Gardiner guide Brahms et Radio-France vers le couvre-feu
David Zinman devait diriger Un Requiem allemand de Brahms vendredi 16 octobre 2020 avec le baryton Stephen Powell, mais (comme pour cocher toutes les cases des différentes embûches sanitaires pouvant s'abattre sur un évènement, qu'il s'agisse de restrictions dans les voyages internationaux, de cas positifs et contacts parmi les artistes, et de couvre-feu), tout a changé. Mais à chaque changement, la maison a répondu par une solution de qualité. Le chef a même été remplacé par Sir John Eliot Gardiner pour un concert doublé au vendredi et au samedi. Puis le couvre-feu est venu avancer ce second concert à 18h30 (juste le temps pour beaucoup de rejoindre les transports bondés de fait, augmentant les risques que les mesures sont censées diminuer). Le programme a lui aussi dû changer, suite au retrait du Chœur de Radio France rendant impossible l'exécution d'Un Requiem allemand (les sièges occupés jusqu'aux sommets de la salle traduisent l'appétence du public pour un concert dirigé par Gardiner, tandis que les sièges vides derrière la scène marquent la place où le chœur était prévu). Le baryton est également remplacé (par une basse), mais la soprano est confirmée et ils sont tous deux maintenus à l'honneur d'un changement de programme. Difficile toutefois à l'oreille de savoir qui a choisi les morceaux de remplacement entre le chef, l'orchestre et chacun des deux solistes pour leurs morceaux respectifs, tant ils semblent tous à l'aise.

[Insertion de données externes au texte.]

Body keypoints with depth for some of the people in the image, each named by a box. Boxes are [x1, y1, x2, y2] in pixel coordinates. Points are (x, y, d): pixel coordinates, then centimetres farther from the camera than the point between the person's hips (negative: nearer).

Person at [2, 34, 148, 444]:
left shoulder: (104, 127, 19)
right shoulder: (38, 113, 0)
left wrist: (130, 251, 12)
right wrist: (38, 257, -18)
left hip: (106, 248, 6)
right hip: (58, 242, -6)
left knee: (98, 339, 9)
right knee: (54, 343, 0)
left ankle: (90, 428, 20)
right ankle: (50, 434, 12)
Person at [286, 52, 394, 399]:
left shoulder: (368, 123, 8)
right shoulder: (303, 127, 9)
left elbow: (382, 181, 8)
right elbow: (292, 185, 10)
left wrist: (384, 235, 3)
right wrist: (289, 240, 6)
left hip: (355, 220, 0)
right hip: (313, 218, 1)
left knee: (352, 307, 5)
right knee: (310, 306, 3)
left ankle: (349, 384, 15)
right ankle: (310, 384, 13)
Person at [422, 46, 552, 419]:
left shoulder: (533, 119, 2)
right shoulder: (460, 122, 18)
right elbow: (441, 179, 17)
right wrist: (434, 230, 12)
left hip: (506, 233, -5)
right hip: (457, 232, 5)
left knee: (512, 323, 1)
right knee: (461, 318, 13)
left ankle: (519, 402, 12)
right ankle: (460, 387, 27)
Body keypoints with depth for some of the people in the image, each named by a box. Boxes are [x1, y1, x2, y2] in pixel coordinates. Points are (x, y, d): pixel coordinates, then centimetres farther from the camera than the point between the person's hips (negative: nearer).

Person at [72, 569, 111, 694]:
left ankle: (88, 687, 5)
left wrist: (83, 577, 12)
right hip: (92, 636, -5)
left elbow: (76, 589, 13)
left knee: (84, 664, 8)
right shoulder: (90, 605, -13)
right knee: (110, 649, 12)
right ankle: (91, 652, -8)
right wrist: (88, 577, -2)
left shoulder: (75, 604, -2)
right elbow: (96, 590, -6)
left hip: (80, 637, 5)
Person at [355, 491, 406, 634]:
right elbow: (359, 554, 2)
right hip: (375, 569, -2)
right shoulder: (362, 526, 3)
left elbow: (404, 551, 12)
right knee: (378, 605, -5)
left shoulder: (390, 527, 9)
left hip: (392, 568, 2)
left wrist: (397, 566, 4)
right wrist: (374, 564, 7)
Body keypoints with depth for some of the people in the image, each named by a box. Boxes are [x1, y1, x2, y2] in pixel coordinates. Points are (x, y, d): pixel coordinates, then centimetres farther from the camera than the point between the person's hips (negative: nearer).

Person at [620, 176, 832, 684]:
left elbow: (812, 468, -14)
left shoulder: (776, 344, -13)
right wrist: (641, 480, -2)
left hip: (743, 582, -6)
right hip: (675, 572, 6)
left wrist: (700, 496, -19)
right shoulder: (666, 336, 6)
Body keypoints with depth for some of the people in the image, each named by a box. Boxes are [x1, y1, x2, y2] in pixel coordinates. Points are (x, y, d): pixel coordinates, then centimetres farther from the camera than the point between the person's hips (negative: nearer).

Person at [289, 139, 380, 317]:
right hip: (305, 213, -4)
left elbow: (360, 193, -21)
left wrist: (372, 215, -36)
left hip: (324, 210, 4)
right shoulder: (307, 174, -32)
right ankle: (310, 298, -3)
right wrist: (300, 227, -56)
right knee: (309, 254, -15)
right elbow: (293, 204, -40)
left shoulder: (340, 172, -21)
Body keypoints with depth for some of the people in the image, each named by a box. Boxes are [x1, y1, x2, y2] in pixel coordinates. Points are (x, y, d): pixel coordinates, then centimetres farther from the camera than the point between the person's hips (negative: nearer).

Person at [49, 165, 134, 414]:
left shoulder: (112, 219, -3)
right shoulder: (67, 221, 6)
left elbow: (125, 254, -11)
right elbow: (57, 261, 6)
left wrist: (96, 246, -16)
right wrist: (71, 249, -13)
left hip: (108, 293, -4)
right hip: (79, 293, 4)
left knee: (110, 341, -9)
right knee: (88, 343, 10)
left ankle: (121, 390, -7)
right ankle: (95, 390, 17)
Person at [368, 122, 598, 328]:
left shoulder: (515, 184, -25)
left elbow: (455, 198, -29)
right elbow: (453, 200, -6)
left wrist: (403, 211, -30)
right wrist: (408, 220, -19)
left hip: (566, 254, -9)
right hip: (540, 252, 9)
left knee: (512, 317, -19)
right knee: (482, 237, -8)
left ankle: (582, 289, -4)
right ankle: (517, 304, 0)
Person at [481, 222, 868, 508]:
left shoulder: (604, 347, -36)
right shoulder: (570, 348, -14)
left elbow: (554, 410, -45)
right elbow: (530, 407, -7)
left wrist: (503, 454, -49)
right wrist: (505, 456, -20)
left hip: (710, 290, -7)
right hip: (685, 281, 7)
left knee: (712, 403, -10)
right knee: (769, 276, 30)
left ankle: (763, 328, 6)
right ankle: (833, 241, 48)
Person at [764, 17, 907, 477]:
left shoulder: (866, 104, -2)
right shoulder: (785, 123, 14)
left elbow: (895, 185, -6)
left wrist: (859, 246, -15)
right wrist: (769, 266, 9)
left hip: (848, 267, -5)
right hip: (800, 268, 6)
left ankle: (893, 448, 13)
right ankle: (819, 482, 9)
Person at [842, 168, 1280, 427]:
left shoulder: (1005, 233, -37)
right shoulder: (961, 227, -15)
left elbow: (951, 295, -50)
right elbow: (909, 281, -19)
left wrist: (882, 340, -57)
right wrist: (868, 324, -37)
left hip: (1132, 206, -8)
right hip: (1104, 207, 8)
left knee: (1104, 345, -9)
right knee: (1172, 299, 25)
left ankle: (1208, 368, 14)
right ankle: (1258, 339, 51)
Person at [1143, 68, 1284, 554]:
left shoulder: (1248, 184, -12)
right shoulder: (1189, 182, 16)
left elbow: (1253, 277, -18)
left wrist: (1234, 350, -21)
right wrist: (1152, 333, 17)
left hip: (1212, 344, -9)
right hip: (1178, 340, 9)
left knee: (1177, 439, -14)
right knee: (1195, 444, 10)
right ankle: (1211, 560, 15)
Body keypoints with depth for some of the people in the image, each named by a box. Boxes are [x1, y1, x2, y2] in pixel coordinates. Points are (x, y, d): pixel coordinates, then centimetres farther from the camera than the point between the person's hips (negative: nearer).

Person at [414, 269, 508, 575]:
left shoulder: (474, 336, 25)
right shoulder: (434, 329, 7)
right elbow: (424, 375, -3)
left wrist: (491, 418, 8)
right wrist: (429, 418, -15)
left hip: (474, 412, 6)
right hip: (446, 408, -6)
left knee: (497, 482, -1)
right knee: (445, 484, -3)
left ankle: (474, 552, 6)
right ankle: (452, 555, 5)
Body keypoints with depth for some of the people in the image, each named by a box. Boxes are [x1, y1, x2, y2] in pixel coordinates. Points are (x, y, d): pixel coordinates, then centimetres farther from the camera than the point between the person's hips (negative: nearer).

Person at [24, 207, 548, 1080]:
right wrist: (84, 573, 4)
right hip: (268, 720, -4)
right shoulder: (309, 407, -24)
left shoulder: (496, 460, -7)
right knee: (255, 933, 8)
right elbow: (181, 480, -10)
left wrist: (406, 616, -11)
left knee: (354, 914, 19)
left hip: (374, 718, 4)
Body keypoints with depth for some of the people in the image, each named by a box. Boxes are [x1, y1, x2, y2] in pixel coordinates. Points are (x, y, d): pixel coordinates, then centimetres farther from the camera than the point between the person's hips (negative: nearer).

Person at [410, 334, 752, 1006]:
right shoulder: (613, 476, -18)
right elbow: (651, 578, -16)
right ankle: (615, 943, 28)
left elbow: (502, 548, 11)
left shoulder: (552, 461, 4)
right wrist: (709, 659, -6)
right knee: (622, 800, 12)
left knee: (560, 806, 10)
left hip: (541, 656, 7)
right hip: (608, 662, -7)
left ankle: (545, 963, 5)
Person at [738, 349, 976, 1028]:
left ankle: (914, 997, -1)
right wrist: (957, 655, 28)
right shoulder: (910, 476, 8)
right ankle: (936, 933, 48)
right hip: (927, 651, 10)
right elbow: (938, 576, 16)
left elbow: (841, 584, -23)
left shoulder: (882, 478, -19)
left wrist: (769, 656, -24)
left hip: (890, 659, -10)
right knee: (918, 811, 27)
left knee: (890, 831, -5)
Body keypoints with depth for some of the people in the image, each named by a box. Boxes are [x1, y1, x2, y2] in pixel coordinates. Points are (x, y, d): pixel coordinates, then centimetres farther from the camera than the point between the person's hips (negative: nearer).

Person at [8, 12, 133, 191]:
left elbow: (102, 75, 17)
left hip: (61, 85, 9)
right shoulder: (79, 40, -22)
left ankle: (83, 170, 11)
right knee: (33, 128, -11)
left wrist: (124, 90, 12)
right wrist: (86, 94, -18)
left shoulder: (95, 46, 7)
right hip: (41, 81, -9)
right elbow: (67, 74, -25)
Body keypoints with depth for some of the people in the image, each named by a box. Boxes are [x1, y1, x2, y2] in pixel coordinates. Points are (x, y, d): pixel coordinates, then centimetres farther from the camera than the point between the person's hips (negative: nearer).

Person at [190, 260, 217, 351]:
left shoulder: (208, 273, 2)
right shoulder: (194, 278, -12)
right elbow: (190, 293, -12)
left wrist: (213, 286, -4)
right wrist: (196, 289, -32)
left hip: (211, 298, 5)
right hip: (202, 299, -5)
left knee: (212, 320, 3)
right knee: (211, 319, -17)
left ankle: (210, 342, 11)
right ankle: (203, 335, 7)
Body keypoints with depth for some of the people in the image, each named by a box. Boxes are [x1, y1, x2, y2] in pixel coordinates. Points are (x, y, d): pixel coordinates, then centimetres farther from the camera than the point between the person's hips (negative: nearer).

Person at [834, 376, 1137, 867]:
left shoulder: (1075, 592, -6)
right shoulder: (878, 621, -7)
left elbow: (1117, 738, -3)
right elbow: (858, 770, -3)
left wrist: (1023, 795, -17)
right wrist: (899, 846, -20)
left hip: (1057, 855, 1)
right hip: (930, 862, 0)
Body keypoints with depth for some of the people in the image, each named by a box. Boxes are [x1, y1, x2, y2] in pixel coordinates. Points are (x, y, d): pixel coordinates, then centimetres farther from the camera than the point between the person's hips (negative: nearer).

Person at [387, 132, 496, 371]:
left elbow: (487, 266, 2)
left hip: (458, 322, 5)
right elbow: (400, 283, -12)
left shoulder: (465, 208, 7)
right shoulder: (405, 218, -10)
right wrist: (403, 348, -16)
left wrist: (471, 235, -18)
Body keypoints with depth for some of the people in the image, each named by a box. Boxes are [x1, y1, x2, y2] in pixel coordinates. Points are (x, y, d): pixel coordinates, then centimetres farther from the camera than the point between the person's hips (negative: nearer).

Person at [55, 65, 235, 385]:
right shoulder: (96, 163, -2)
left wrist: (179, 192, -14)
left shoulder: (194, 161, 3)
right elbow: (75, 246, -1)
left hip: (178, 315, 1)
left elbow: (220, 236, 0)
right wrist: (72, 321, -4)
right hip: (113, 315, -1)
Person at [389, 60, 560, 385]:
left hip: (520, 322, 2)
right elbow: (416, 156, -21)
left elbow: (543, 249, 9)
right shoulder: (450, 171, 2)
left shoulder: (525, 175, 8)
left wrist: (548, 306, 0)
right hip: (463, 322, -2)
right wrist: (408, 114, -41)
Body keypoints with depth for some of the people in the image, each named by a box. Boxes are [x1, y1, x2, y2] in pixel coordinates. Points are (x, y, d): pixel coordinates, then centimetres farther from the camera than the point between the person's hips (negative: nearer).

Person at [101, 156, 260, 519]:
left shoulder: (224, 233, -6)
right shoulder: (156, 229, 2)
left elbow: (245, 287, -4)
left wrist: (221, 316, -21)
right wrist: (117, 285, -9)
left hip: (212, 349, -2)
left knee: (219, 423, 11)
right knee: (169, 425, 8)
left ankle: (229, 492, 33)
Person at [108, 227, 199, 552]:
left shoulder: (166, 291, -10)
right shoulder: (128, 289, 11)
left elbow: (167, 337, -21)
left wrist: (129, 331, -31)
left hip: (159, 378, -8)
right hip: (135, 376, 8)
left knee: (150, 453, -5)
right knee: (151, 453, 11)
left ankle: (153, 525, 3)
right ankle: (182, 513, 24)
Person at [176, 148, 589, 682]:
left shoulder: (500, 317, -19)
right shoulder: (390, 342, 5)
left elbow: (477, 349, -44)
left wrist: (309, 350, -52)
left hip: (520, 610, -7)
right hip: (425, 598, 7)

La soprano Camilla Tilling interprète "Ah ! perfido" de Beethoven avec la richesse (intense et diverse) lyrique et dramatique de cet air de concert sur un texte de Métastase. Ses tendres médiums montent sveltement vers des aigus intenses ou s'appuient doucement sur les graves. Son interprétation s'anime sans s'emporter : la voix est lancée mais contrôlée pour revenir au pianissimo dès que l'envie et le texte le demandent. La richesse de sa tessiture et de son interprétation convoque ainsi la richesse d'autres registres (autre tessiture et autres styles), ressemblant énormément aux personnages en pantalon/travesti Chérubin de Mozart et Orphée de Gluck (version Berlioz).
La basse Tareq Nazmi interprète un extrait d'Elias (Mendelssohn), : "Es ist genug", signifiant je suis comblé, ou littéralement c'est assez : c'est en effet assez de résonances dans cette voix un peu vrombissante, mais phrasée dans les attaques (et réciproquement). L'ambitus est toutefois homogène grâce aux résonances aiguës des notes graves et à l'ancrage grave des aigus (comme unifiant métaphoriquement les domaines terrestres et célestes pour illustrer l'esprit religieux de cet oratorio).
L'Orchestre Philharmonique de Radio France sous la direction de Sir John Eliot Gardiner sculpte dans l'accompagnement de la soprano puis de la basse les qualités musicales qui monteront crescendo pour la Symphonie n°3 de Brahms. Gardiner interprète les différentes tonalités du romantisme au programme par une esthétique baroquisante, alternant l'énergie intense comme le recueillement. Le chef bondit et rebondit, fouettant les accents par des coups de baguette et de coude, avant d'amoindrir des gestes mesurés. La phalange le suit jusque vers des cataractes cuivrées (le contrebasson placé devant les tubas rajustant même ses bouchons d'oreille alors qu'il est bien entendu protégé par un panneau acoustique). Toutefois la partition romantique résiste en plusieurs points à un traitement baroque, notamment dans les attaques désynchronisées : la gestique du chef donnant les élans davantage que les nourrissants, elle peine à repartir exactement dans la continuité des phrasés (Gardiner interrompt même certaines longues phrases pour lancer les suivantes, dans le même esprit certes avec lequel il enchaîne les mouvements symphoniques). Le tempo s'accélère tellement qu'il semblerait précipité, d'autant plus que tous les concerts sont désormais des comptes à rebours avant le couvre-feu, sauf qu'il ne confond nullement vitesse avec précipitation et redescend vers une sérénité bienvenue en ces temps de crise. Gardiner triomphant lève et serre les points pour encourager à la résilience le public qui l'acclame.
Une force qui sera bien nécessaire durant ce couvre-feu vers lequel le public est obligé de se presser (comme dans les transports). Cette mesure ajoute une forme supplémentaire de discrimination envers certains mélomanes : ceux qui habitent loin de la salle de concert et loin de Paris intra-muros, comme s'il n'étaient pas déjà assez maintenus éloignés de la culture. C'est pourtant le "dossier" sur lequel le Ministère de la Culture était censé se battre, ce sont les leçons et les consignes de démocratisation culturelle qu'il donne à tous, tout en capitulant dans ses arbitrages.